Management’s Discussion and Analysis

Income Taxes

   
Income tax expense (benefit)
 
Effective tax rate
Years Ended December 31,   2003 2002 2001   2003 2002 2001
   
(in millions)
 
(in percentages)
Continuing operations $ 55.7 40.4 25.1   75.4% 36.8% 39.6%
Discontinued operations   8.0 (22.0) (22.9)   41.7% 33.7% 51.3%

Continuing Operations

The Company’s income tax provision in 2003 includes $22.0 million of expense related to adjustments to valuation allowances for certain state and foreign deferred tax assets, net of the federal benefit of recording valuation allowances on state deferred tax assets. The valuation allowances were required due to the Company’s assessment that these assets did not meet the more-likely-than-not recognition criteria of SFAS No. 109.

The Company’s effective tax rate, excluding the valuation allowances, was higher in 2003 compared to 2002 as a result of adjustments made to the Company’s deferred tax assets and liabilities based on an analysis completed in 2003 and other adjustments related to the reconciliation of its 2002 tax provision to its tax returns. In 2003 and 2002, the Company also reversed contingency accruals due to favorable settlements of issues relating to the Company’s U.S. federal tax returns.

The 2002 effective tax rate was lower than 2001, reflecting the reversal of certain accruals for U.S. tax contingencies in 2002 based on settlements, and the tax effects of the required change in the method of accounting for goodwill. In 2001, the provision for income taxes from continuing operations was greater than the statutory federal income tax rate of 35% primarily due to the effects of goodwill amortization, partially offset by lower taxes on foreign income.

As of December 31, 2003, the Company has not recorded U.S. federal deferred income taxes on $224.3 million of undistributed earnings of its foreign subsidiaries and equity affiliates. It is expected that these earnings will either be permanently reinvested in operations outside the U.S. or, if repatriated, will be substantially offset by tax credits. If the earnings were remitted to the U.S. and no credits were available, additional U.S. tax expense of $78.5 million would ultimately be recognized.

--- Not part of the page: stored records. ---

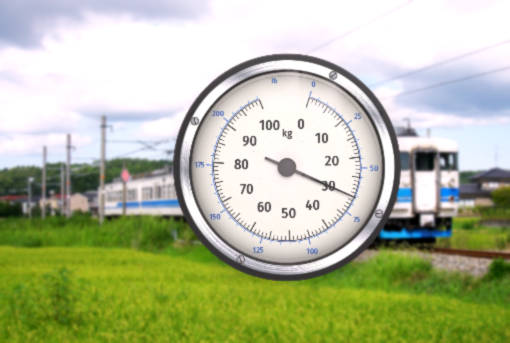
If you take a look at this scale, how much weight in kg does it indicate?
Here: 30 kg
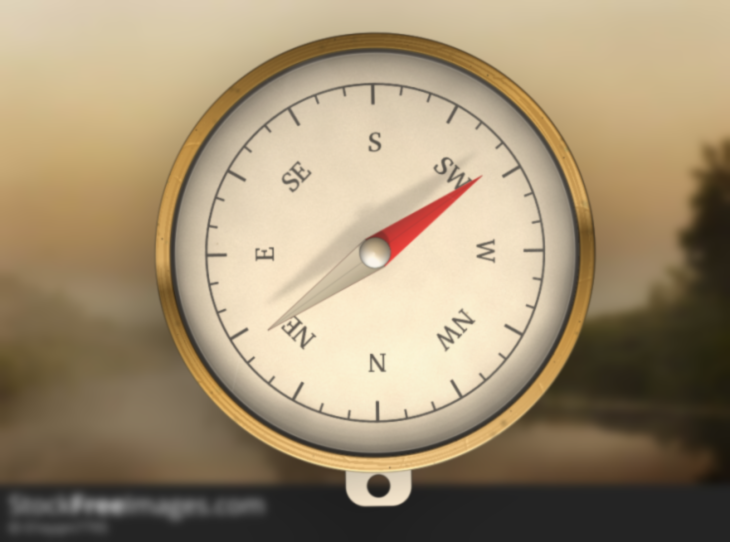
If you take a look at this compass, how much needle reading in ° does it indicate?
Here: 235 °
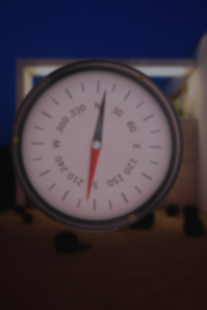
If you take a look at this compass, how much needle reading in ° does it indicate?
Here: 187.5 °
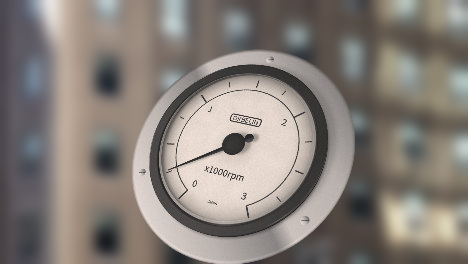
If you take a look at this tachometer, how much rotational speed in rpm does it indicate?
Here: 250 rpm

Based on the Company’s historical and future expected taxable earnings, management believes it is more likely than not that the Company will realize the benefit of the deferred tax assets, net of valuation allowances.

Discontinued Operations

Discontinued operations includes the income (loss) before taxes and the related tax provision or benefit associated with the Company’s former coal, natural gas, timber and gold businesses. The effective tax rate in 2003 was higher than 2002 due to additional accruals made in 2003 for tax contingencies related to the natural resource business. In addition, tax benefits from percentage depletion of coal production were reflected in the effective tax rate of discontinued operations in 2002 and 2001. The amount of percentage depletion was higher in 2001 compared to 2002, which resulted in a higher effective tax benefit rate on 2001’s losses compared to 2002.